Abstract

A novel phase-modulation technique which permits subkilohertz-laser stability and new levels of precision in laser spectroscopy was reported recently. For spectroscopy, the basic arrangement consists of a combination of an optical pump and a probe field which is phase modulated. The pump prepares the atomic sample by burning a narrow hole within the atom's inhomogeneous line shape, and the probe beam samples the prepared hole when its modulation sidebands are swept into resonance. Off resonance, the probe is balanced as pairs of sidebands produce heterodyne beat signals of opposite phase which just cancel. On resonance, the balance is upset and yields a nonvanishing beat signal with a Lorentzian absorption or dispersion line shape and with residual noise approaching the shot noise limit. Here we investigate the theory of phase-modulation spectroscopy. We treat the nonlinear response of an atomic two-level quantum system subject to an intense pump and a weak copropagating or counterpropagating phase-modulated probe beam. The density-matrix equations of motion are solved by a Laplace-transform method and by the novel use of a translation operator which allows the infinite hierarchy of coupled equations to close.
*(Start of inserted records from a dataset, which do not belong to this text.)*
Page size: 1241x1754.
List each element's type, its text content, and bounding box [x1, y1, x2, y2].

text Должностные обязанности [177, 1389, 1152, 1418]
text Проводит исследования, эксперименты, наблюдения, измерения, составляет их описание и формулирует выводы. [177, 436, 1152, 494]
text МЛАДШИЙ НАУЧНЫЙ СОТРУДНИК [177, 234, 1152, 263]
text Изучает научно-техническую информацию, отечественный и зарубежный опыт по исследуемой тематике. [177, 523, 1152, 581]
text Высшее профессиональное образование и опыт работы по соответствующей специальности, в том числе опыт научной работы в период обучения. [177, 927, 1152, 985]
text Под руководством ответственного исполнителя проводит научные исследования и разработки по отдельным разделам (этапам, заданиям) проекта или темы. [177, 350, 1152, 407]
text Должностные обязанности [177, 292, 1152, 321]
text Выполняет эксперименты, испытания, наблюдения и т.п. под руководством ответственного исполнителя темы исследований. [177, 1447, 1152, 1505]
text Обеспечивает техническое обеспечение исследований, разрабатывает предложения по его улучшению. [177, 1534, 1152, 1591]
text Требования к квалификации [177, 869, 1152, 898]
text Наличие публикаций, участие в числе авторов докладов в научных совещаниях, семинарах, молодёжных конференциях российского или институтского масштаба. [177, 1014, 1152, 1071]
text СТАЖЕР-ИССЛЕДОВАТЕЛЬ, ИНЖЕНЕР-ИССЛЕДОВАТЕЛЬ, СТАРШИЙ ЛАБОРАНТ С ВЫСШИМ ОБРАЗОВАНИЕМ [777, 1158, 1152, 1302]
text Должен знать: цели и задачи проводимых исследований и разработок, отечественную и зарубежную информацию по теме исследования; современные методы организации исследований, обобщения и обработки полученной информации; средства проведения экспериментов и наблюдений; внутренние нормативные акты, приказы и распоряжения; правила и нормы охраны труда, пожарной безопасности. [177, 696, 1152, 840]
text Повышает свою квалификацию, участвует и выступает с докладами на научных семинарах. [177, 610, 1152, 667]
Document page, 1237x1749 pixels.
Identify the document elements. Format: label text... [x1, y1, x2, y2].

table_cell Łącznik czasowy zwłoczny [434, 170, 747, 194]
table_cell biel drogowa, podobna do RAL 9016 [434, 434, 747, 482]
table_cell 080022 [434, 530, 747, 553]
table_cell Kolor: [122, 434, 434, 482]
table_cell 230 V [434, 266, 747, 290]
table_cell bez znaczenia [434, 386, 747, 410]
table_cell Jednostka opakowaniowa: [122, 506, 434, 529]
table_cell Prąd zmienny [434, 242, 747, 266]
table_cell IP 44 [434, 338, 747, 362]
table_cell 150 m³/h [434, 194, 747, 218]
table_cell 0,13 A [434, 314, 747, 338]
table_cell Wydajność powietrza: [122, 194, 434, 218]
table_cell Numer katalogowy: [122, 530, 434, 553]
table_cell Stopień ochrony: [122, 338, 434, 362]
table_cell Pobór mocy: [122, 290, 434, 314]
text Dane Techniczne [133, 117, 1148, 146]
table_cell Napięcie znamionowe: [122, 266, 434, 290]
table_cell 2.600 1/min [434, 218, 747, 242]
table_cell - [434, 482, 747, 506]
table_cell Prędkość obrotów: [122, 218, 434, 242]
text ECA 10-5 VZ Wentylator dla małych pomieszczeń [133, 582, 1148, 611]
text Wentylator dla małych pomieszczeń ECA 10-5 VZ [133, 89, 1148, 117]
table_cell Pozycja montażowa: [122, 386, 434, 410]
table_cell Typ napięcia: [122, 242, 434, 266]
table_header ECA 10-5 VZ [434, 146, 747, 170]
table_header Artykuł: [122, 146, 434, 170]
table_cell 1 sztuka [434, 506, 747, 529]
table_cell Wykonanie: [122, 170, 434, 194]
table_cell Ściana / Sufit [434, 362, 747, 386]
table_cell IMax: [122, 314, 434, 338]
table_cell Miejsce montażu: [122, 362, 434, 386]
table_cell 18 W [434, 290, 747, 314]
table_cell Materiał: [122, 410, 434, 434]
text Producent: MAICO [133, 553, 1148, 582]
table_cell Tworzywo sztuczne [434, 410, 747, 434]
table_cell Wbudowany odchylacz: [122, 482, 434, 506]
A solution equivalent to the rate-equation result is developed and coherence corrections are found which predict new resonances that have just been detected in this laboratory. The delayed pump-probe technique encountered in solid-state laser spectroscopy is analyzed in this context for two- and three-level quantum systems. The response of a Fabry-Perot cavity to a phase-modulated light wave is examined also and reveals an unexpected absorption feature.